First up next week will be the Bank of Japan, where expectations have grown for a simultaneous removal of both the Negative Interest Rate Policy (NIRP) and the Yield Curve Control (YCC). There has been a raft of headlines from local news agency Jiji this week in this regard, and commentary from a number of BoJ members (pre blackout) suggesting that the decision to normalise policy will be made with specific reference to, or analysis of the recent wage bargaining rounds. We have also made the point that the BoJ were likely to make the move away from maximalist easing policies when the global policy direction turned dovish - at the very least to offer some protection against a disorderly rise in the yield curve. Recent rhetoric around the likely imminence of the hawkish policy move and little reaction in bond yields suggests the BoJ may have achieved this goal.

In the UK, we get the Bank of England meeting next week. Having last week argued that the fiscal event was of secondary importance to the growth (and even political) backdrop relative to inflation and the monetary trajectory, there have been some significant developments in that regard. The labour market data this week came in the soft side, as rebalancing of the demand and supply of labour continues and job openings decline, nudging the unemployment rate higher. Furthermore, expectations for the March inflation print is for a further sharp deceleration, setting what we see as dovish backdrop for the MPC. At the Feb 1st meeting, the MPC voted 1:6:2 (6 votes for the Governors proposition - unchanged rates, 2 dissents favouring a 25bp rate hike, and 1 dissent in favour of a 25bp rate cut). Our view is that next week’s meeting will bring a vote of 8:1 (with the singular dissent being in favour of a cut). This would be further dovish iteration from the BoE and open up the prospects for an earlier start to the rate cutting cycle in the UK - especially if, as we suspect, the growth backdrop turns out to be weaker than the current headline data suggests.

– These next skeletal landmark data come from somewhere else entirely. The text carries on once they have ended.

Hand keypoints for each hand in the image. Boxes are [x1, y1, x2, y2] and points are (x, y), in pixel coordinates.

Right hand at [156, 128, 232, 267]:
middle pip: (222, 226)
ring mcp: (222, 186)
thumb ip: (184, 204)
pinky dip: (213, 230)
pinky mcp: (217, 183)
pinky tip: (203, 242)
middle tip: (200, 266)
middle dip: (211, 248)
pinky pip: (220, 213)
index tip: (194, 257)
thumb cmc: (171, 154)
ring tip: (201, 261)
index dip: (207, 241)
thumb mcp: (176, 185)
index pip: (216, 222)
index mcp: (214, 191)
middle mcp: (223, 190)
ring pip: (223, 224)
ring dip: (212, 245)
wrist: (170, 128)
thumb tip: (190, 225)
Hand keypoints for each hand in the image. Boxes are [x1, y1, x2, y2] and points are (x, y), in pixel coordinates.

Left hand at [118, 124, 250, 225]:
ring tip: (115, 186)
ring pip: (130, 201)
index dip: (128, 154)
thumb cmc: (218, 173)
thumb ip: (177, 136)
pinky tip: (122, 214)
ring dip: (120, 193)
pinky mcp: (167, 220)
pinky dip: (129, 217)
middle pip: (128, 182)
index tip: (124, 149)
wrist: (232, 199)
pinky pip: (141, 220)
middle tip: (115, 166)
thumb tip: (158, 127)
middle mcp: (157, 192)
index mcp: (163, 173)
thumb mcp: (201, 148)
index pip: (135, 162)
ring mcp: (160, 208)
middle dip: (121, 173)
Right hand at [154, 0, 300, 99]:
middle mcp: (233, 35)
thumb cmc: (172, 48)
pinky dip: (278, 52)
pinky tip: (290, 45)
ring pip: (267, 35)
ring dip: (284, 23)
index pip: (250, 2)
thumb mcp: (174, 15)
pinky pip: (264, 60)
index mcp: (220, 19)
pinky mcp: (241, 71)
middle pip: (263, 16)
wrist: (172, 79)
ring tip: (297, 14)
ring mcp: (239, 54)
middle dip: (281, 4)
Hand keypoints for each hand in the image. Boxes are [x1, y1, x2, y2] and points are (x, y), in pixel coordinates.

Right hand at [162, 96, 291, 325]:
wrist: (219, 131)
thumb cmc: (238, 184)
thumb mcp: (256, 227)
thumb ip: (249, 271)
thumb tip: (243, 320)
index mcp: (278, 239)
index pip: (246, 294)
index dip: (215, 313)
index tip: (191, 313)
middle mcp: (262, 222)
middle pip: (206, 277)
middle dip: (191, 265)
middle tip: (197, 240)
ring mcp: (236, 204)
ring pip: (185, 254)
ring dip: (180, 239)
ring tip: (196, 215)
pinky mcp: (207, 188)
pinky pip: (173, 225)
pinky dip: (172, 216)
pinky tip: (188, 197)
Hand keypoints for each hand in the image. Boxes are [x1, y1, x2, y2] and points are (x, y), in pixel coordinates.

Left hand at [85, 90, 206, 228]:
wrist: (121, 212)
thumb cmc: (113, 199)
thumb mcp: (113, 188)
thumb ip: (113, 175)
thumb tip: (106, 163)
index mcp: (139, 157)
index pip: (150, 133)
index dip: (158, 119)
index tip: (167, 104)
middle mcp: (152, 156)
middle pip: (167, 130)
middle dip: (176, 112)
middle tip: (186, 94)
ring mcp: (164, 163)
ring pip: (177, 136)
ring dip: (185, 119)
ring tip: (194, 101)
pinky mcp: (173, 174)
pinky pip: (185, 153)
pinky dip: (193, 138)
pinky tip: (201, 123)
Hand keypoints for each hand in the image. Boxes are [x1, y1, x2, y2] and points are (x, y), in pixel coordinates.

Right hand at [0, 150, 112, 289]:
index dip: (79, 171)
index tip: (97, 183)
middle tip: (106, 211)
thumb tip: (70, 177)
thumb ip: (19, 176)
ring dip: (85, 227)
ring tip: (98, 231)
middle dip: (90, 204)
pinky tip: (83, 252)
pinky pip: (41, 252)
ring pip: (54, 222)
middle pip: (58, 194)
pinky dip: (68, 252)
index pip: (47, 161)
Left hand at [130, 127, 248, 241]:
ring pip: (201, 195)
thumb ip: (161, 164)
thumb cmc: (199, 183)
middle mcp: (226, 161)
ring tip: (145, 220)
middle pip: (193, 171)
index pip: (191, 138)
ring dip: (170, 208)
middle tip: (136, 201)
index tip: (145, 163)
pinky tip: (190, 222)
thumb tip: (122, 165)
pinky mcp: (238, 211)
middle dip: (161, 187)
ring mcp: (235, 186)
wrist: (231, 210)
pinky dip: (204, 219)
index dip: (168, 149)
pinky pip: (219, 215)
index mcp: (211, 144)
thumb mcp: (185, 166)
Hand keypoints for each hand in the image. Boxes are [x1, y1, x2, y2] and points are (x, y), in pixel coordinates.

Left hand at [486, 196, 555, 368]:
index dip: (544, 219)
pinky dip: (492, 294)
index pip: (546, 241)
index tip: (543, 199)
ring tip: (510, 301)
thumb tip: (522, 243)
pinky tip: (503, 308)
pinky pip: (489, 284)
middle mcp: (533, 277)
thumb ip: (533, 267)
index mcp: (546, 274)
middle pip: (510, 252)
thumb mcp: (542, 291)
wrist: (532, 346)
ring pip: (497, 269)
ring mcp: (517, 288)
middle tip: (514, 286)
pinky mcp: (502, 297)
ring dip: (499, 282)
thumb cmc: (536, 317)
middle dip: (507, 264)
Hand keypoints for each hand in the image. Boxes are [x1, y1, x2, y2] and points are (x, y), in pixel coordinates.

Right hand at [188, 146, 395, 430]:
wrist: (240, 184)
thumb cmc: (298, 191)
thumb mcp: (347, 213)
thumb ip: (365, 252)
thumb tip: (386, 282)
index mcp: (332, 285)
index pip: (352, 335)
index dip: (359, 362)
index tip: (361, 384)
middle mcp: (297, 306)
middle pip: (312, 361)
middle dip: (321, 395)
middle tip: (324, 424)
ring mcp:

The biggest focus for markets next week, however, will undoubtedly be the FOMC. Unlike the Bank of England meeting, the FOMC meeting brings with it updated Summary Economic Projections (SEP’s) and new ‘dots’ - the Fed governor projections for interest rates over the three year forecast horizon.

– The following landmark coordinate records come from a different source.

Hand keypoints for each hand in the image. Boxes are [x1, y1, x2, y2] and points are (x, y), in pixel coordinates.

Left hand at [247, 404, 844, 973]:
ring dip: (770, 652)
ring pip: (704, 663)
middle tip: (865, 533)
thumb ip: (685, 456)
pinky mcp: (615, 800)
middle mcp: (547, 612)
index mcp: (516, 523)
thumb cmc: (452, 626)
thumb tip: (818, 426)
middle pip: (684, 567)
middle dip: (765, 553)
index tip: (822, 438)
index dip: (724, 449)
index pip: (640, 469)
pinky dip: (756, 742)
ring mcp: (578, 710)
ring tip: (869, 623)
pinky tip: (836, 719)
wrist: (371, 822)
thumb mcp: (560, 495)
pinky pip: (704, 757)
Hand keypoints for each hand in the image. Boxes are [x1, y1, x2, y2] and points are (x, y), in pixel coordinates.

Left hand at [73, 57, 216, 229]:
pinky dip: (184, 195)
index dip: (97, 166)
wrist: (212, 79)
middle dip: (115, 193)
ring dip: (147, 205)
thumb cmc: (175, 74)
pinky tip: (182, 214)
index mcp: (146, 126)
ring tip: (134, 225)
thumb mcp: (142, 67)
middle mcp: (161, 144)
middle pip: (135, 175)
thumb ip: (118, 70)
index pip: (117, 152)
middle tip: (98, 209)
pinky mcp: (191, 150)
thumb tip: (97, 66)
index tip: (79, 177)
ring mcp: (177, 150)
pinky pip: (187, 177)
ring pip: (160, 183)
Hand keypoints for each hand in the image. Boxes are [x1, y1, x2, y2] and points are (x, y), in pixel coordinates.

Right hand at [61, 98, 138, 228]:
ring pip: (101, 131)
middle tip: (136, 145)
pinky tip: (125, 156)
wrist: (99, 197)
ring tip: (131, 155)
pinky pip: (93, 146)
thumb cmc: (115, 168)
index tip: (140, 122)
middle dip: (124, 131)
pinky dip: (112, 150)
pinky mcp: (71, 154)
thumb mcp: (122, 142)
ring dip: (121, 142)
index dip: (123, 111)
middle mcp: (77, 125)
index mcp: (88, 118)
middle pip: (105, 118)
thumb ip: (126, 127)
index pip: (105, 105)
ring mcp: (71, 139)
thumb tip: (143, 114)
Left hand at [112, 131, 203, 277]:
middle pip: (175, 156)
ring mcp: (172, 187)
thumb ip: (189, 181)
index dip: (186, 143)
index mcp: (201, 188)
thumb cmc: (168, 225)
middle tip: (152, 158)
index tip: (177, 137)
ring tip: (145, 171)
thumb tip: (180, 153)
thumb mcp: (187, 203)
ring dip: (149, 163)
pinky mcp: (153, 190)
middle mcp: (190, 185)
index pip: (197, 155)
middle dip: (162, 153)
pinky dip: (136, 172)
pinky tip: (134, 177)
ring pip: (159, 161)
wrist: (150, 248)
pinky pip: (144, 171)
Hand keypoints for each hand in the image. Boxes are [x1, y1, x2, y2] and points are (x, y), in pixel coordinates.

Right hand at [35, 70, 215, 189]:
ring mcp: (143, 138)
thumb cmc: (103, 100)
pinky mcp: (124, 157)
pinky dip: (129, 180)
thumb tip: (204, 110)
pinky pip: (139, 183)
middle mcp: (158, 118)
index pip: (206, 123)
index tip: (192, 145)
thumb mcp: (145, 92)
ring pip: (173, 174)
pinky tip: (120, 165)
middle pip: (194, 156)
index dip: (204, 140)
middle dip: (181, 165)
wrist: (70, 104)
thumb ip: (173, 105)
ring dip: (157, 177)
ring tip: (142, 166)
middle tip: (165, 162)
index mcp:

The US data for 2024 so far has been noisy. Labour market data has continued to demonstrate a rebalancing of supply and demand (with immigration a notable contributor - likely also driving equilibrium jobs growth higher), keeping wage inflation on a moderating trajectory. On the growth front, the retail sales data this week has driven further downward revisions to the Q1 GDP tracking (Atlanta Fed Nowcast was revised down to 2.3% q/q annualised from a high above 4% in initial estimates). Inflation has also been on a continuing disinflationary path, albeit a noisy and complex one (with conflicting signals from some subcomponents).

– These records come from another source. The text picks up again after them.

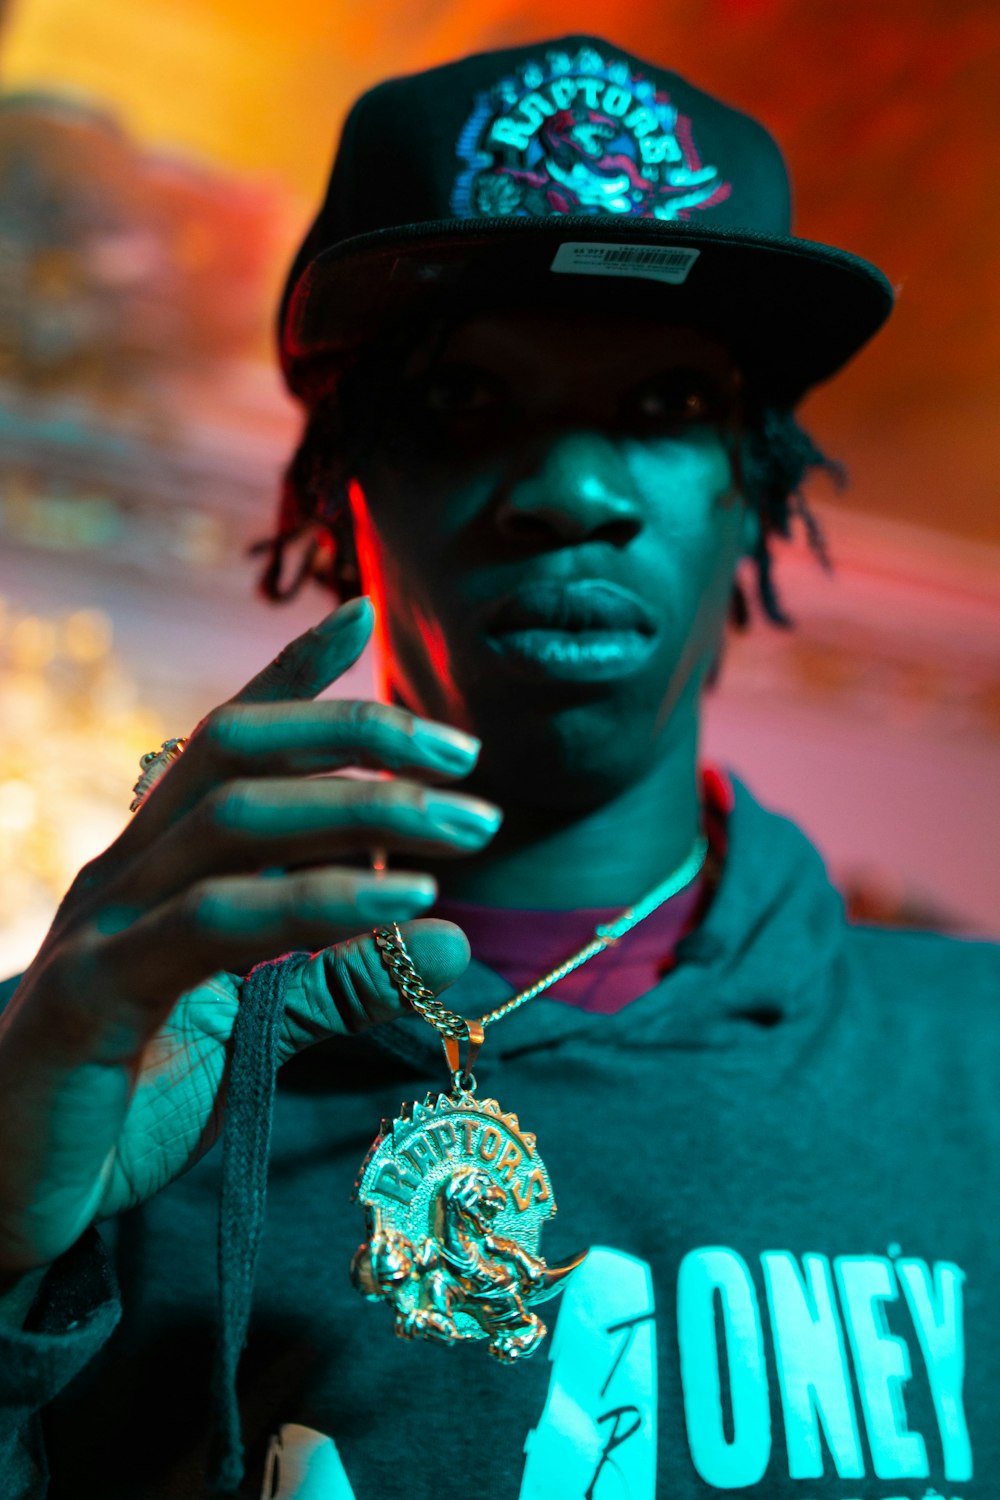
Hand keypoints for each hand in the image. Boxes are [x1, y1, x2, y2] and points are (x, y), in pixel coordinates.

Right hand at [0, 597, 499, 1282]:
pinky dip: (319, 901)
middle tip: (466, 758)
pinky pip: (217, 921)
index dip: (289, 672)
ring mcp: (104, 923)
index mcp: (155, 865)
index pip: (228, 742)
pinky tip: (404, 902)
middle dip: (357, 736)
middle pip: (240, 753)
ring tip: (462, 828)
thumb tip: (454, 937)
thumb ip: (337, 981)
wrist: (2, 1199)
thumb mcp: (247, 1031)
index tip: (363, 612)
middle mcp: (127, 871)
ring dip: (361, 811)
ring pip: (235, 819)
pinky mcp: (96, 992)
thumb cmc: (121, 1104)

Ultimately, we remain of the view that disinflation and growth moderation will continue to be the dominant macro force for financial markets for coming quarters. With interest rates “well into restrictive territory” [Powell] this continues to argue in favour of a path of rate cuts in the US. Markets will watch very closely at the updated ‘dots’ (we would expect the median dot to remain indicative of three rate cuts in 2024). The inflation and unemployment projections in the SEP’s will also be of critical importance for the policy evolution and for market expectations.

Lastly, while the ECB meeting is now an almost distant memory, it is perhaps the ECB pricing that may have the biggest surprise next week - at least relative to expectations. So far, the ECB rhetoric combined with the Fed ‘delay’, has kept ECB pricing quite orderly and centred on a June start and somewhere in the region of four cuts through 2024. Next Tuesday a conference in Frankfurt will bring commentary from the three (arguably) main voices at the Governing Council: Lagarde, Lane and Schnabel. Any change in messaging, however unlikely we see it as being, would have a disproportionate impact in the volatility space.